Two recombinant PICK1 constructs were used in this study. The PICK1 PDZ domain with an additional C-terminal fusion (NKLQQSAV) was produced for crystallography in E. coli and purified as a dimer25. A truncated, dimeric form of PICK1 lacking the last 59 residues was expressed in baculovirus and purified to homogeneity for use in the in vitro displacement assay. In general, both proteins were purified by Nickel chromatograpy followed by size exclusion chromatography. The details of the expression, purification, and characterization are described in Supplemental Methods. The following specificity targets were cloned, expressed, and purified with comparable procedures:

PSD95 protein (domains 1–2 in tandem; aminoacids 61–249) cloned with an 8XHis-TEV tag was expressed and purified from E. coli. GluN2B peptide sequence: KLSSIESDV.

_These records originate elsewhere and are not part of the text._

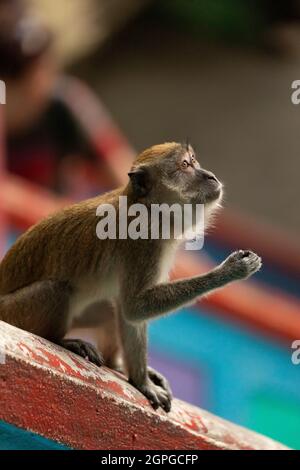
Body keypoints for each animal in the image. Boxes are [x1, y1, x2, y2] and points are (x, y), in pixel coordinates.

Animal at [0, 142, 262, 412]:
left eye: (194, 161)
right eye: (185, 165)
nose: (210, 176)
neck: (148, 208)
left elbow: (129, 313)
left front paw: (140, 377)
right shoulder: (142, 242)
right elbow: (136, 307)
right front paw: (230, 270)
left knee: (109, 308)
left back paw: (114, 363)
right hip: (14, 311)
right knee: (58, 290)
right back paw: (60, 340)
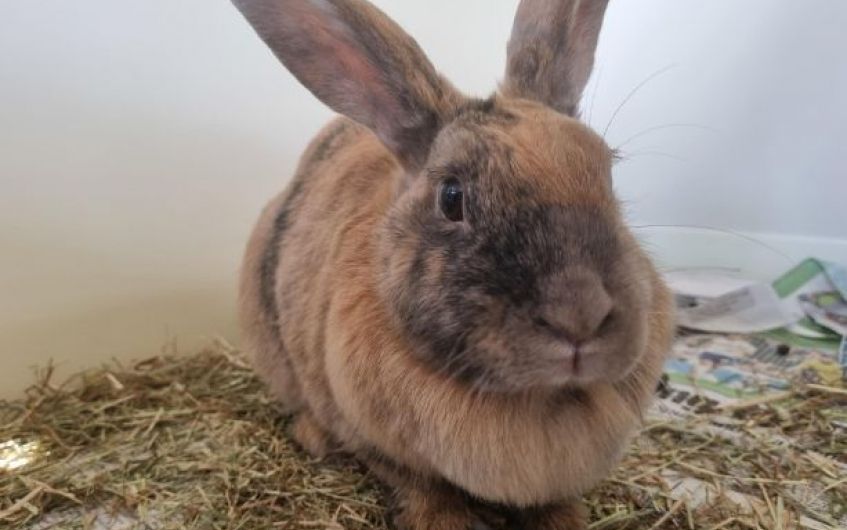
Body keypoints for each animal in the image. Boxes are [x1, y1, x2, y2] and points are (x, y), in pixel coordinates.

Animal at [233, 0, 675, 528]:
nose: (580, 316)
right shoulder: (374, 438)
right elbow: (422, 486)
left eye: (606, 173)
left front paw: (564, 519)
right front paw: (446, 520)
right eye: (451, 197)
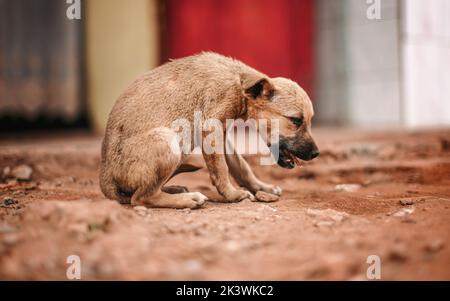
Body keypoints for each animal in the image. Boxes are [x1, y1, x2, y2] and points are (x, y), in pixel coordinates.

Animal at [101, 51, 320, 207]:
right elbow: (222, 169)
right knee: (141, 197)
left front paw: (260, 187)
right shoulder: (211, 128)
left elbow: (240, 165)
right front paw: (233, 195)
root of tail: (105, 180)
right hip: (166, 139)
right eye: (296, 120)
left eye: (310, 120)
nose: (316, 154)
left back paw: (175, 189)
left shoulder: (222, 133)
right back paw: (188, 199)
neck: (239, 81)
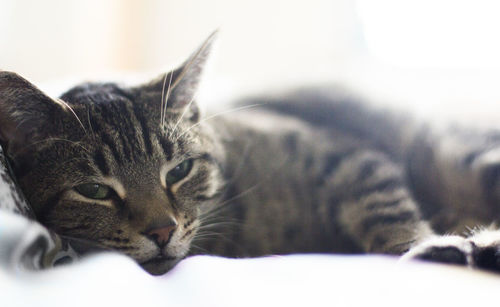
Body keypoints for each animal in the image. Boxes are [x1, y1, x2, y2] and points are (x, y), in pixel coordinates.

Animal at [0, 31, 500, 276]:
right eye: (94, 191)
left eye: (179, 170)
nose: (162, 231)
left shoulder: (346, 156)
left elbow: (385, 208)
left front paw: (423, 244)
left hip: (455, 153)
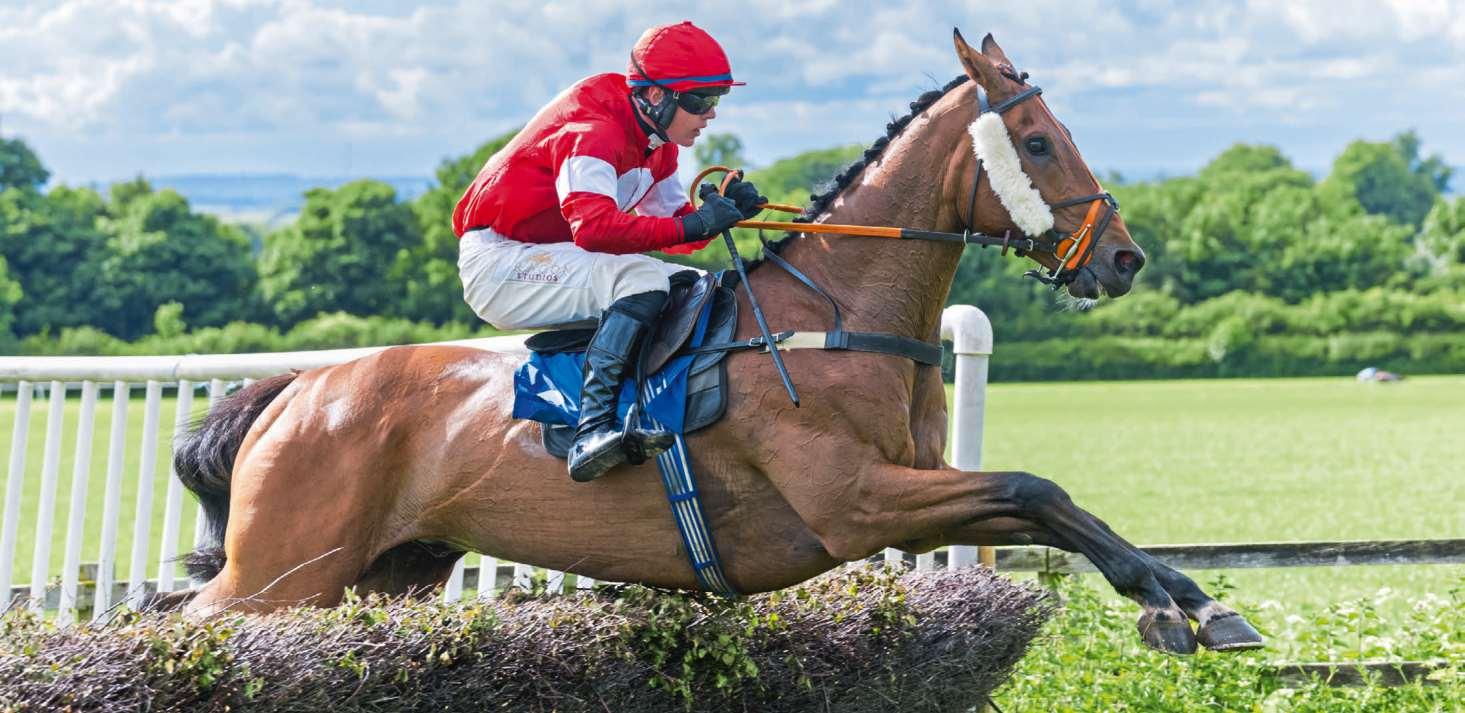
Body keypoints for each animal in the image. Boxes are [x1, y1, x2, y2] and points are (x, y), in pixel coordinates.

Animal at [170, 30, 1263, 655]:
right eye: (1037, 142)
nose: (1122, 258)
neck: (840, 312)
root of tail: (293, 390)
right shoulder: (856, 504)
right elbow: (1035, 487)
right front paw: (1174, 604)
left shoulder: (913, 500)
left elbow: (1052, 504)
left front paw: (1195, 604)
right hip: (280, 573)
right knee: (188, 620)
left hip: (384, 570)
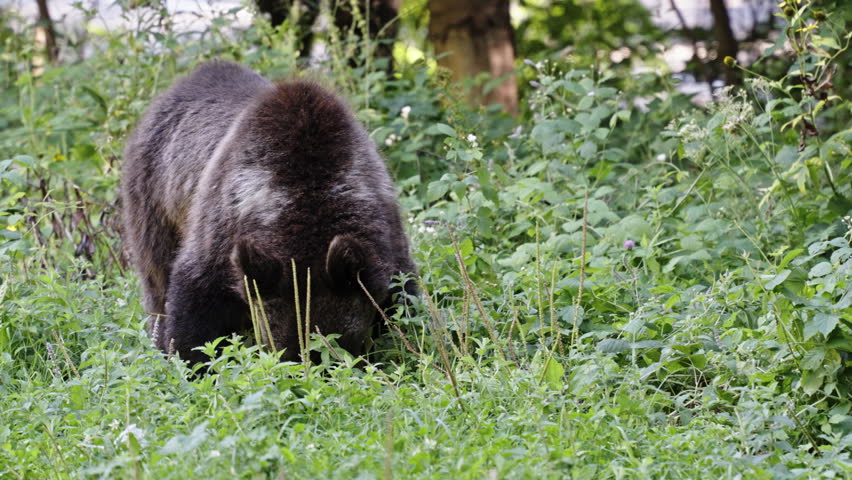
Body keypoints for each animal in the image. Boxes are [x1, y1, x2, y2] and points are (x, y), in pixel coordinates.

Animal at [121, 61, 417, 365]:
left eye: (342, 344)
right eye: (283, 349)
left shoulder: (385, 234)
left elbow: (403, 300)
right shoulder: (222, 231)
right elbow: (193, 301)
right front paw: (190, 360)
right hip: (154, 199)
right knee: (156, 279)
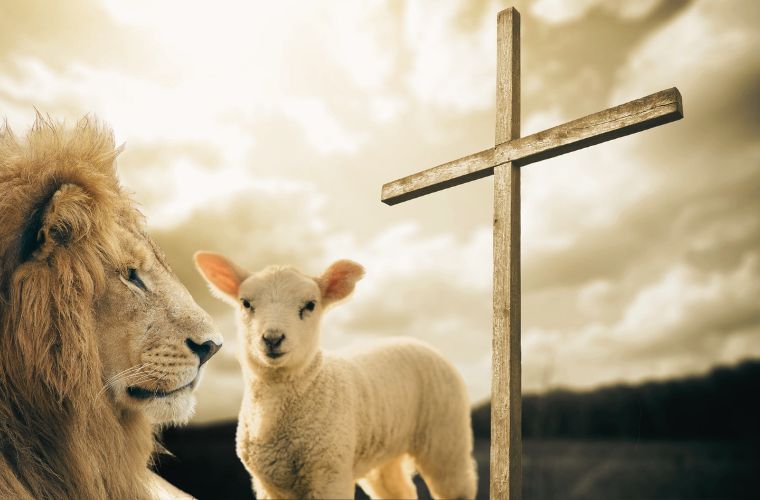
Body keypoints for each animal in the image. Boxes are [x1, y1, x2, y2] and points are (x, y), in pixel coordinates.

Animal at [194, 252, 478, 499]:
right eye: (246, 303)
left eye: (310, 305)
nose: (273, 339)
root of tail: (415, 341)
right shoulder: (266, 484)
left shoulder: (328, 474)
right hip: (384, 456)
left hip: (446, 439)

Human Shank3 PDZ domain (residues 663–757) was expressed and purified from E. coli using a comparable system. GKAP peptide sequence: YIPEAQTRL.

Structure determination

X-ray diffraction data for crystals of dimeric bCPA-treated PICK1 PDZ/1o was collected at ID-31 at the Argonne Photon Source and was processed with HKL2000. The crystals belonged to a P32 space group with one disulfide bridged PICK1 PDZ/1o dimer per asymmetric unit (Supplemental Table 2). The structure was solved with MOLREP using the PICK1 PDZ-QSAV structure with the AV removed as the search model. The structure went through multiple rounds of refinement and model building using Refmac5 and Coot which led to a model with Rcryst of 15.5% and Rfree of 17.7% to 1.69 Å with good geometry. The density for the compound is clear (Supplemental Fig. 2) and the structure has been deposited in the RCSB database as 6AR4.